A much loved and respected Saint Mary’s University PhD candidate has died in Italy.
The body of Blair John, 28, was recovered from the Po River in Turin earlier this week.
“In his time at Saint Mary’s, Blair became known as a leader, and was a well-loved colleague and friend,” university president Rob Summerby-Murray said in a statement.
Lori Francis, acting dean of science at Saint Mary’s, taught John and came to know him well.
“He was a go-to person, a leader and we are all going to miss him and his remarkable contributions,” Francis said in a a transcribed interview forwarded to this newspaper.
“Blair had a way of connecting to others, wanting to learn about them and making them feel comfortable.”

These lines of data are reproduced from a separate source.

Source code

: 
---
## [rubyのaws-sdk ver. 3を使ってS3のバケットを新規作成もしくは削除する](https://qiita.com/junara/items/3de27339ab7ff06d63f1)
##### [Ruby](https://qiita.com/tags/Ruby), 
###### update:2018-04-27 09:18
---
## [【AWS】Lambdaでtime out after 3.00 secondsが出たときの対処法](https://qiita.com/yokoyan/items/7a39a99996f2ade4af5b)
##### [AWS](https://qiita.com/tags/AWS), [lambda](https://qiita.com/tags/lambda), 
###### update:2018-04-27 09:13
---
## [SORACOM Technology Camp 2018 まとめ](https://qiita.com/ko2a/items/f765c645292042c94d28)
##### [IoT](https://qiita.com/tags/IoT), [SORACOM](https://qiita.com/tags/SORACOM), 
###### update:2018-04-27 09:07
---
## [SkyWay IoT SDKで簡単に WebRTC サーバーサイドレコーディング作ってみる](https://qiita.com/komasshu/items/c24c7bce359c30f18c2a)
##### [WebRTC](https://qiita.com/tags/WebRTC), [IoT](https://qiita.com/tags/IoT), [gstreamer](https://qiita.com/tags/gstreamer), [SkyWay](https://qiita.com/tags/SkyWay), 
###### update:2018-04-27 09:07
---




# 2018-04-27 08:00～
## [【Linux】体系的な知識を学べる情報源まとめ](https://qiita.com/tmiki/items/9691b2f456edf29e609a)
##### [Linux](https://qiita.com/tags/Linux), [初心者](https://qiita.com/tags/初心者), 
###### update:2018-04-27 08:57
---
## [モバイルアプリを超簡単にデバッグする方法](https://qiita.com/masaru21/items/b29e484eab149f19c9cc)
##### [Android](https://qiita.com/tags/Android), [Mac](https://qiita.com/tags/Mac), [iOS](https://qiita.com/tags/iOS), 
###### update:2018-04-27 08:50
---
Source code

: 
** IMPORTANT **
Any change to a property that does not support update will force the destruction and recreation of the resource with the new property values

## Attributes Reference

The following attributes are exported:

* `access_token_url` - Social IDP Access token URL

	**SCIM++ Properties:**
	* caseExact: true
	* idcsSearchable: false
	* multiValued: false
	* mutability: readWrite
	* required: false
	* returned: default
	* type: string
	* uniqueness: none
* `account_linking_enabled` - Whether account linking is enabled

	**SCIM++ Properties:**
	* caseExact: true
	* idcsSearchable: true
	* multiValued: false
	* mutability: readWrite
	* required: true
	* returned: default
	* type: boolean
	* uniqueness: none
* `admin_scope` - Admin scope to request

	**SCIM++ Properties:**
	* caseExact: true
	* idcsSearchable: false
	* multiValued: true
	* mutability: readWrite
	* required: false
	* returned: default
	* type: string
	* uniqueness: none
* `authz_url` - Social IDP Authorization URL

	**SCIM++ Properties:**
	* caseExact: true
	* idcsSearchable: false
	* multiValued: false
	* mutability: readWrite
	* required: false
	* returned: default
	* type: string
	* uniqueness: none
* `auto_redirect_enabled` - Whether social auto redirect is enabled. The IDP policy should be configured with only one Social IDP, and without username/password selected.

Francis said fellow students called him the heart and soul, the glue and the big brother of the program.
“He was always checking in with people during the hard times and celebrating with them in the good times, and reminding others to celebrate their successes. He worked hard in his classes, pursuing his PhD, and he was going to use his many talents, his degree and his strong academic talents to make a difference in the world.”
Originally from the Bahamas, John came to Saint Mary’s in 2017 with a master’s degree in counselling from the University of St. Thomas in Minnesota. He was working on a doctorate degree in industrial and organizational psychology at Saint Mary’s.
The bodies of John and fellow Bahamian Alrae Ramsey, 29, were pulled from the river this week. John was reportedly in Turin to attend a psychology conference.
His monther, Cathleen Rahming, told Bahamian news outlet The Tribune that she last heard from her son, the oldest of her three children, last week when he texted her early on the morning of Wednesday, May 29. Rahming said he texted to let her know that he was on the train, waiting to go to Turin from London.
“I pray that God gives you great success in your endeavors and I love you, my son,” Rahming said she texted back.
John stopped in London for two days to visit with his sister en route to Turin, Rahming told the news outlet. He was travelling to Turin to present research but after attending the conference Thursday, he did not not show up Friday to present his research paper, his mother said. Neither did he attend the conference Saturday.
Ramsey, a foreign service officer on study leave in Vienna, was reportedly in Turin on a break and the two friends were staying at a bed and breakfast.
Rahming told The Tribune that she discovered something was wrong when Ramsey’s mother called her asking if she had heard from John. The two mothers knew their sons would be together and Rahming said “it was very out of character for them not to keep in touch with their moms.”
Rahming told The Tribune that she finds it hard to believe the deaths were accidental.
“My son is very, very fit,” she said. “He’s a strong swimmer and I know him well enough to know that no, he had no reason to go out this way.”
The Turin police chief told The Tribune that it is not likely the men were victims of foul play but he was awaiting the results of the autopsies and that further investigation would depend on those results.
“My son was a very loving, a very, very focused, a very aggressive, a very affectionate, magnetic person who only wanted to do good and eventually come back home and do good for his country,” Rahming told The Tribune.
She said he studied psychology so he could help people.
Rahming said her daughter is now in Turin and although they are not keen to learn any disturbing details of John’s death, she does want to know what happened to him.
“I need that, not just for my son but for anybody who may even be travelling in that area, they need to know what is going on so we can send out a clarion sound for Bahamians or even people of colour to be careful going in that area,” Rahming said.
She suspects the deaths could be related to a robbery, even to get travel documents, because the two men’s bags are still missing.